§ Work task
Wherever "Cuts" occurs in the entries, copy the line that holds it.

Segment Start: Dataset content

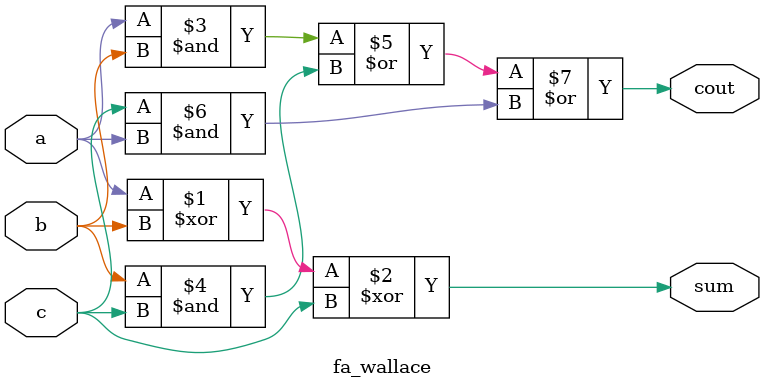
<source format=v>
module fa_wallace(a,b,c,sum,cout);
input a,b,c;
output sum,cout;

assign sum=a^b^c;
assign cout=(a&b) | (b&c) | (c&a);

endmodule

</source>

Segment End: Dataset content
Segment Start: Dataset content

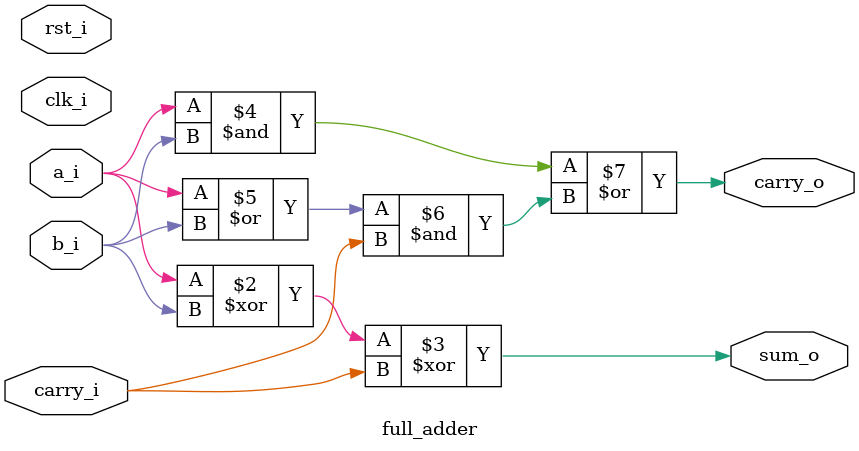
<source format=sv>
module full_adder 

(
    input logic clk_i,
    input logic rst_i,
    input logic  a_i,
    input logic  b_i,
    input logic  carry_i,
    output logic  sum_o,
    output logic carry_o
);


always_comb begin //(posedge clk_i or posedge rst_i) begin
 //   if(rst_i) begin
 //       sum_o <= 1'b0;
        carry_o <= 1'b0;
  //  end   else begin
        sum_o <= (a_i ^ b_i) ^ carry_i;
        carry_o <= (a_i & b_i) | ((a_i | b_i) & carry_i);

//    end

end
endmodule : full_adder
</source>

Segment End: Dataset content
Segment Start: Dataset content

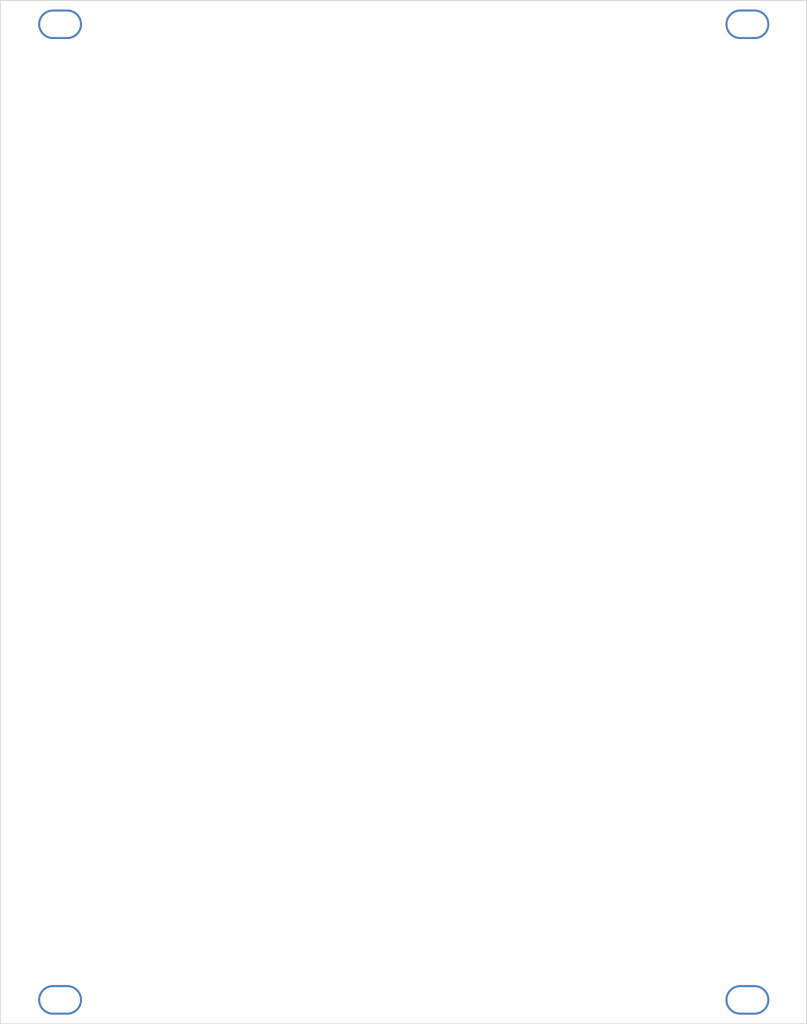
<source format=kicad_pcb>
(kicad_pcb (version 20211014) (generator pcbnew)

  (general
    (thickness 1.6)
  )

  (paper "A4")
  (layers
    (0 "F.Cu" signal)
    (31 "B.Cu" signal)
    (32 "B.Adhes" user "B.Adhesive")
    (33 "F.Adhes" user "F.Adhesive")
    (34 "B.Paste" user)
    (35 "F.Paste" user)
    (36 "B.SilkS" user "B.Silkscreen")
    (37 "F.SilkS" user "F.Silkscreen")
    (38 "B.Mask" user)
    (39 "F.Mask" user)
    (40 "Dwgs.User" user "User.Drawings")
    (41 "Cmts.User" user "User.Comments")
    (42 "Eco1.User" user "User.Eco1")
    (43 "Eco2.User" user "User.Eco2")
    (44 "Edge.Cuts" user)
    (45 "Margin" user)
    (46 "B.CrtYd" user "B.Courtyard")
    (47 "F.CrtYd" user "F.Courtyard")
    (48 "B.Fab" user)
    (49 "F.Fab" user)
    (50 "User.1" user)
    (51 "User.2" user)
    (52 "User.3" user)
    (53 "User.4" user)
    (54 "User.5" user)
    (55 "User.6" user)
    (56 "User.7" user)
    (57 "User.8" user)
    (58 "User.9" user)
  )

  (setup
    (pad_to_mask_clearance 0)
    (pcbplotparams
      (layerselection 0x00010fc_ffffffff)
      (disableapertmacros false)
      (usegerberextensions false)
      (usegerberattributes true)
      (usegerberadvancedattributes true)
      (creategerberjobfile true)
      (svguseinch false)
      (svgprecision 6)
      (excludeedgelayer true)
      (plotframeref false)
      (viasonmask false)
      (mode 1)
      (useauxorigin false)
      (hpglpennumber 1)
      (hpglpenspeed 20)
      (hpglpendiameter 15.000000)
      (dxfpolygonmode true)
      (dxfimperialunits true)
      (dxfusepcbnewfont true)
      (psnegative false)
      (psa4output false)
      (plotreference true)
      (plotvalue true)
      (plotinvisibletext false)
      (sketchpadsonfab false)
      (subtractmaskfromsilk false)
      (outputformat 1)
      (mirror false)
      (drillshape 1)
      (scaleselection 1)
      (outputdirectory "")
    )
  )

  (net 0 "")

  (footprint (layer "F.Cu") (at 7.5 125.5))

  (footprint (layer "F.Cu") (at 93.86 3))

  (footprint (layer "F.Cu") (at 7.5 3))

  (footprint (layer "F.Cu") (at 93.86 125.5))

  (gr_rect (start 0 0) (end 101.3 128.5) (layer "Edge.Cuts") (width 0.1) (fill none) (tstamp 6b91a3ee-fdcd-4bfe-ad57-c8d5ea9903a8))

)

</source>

Segment End: Dataset content

§ Reply
    (44 "Edge.Cuts" user)
  (gr_rect (start 0 0) (end 101.3 128.5) (layer "Edge.Cuts") (width 0.1) (fill none) (tstamp 6b91a3ee-fdcd-4bfe-ad57-c8d5ea9903a8))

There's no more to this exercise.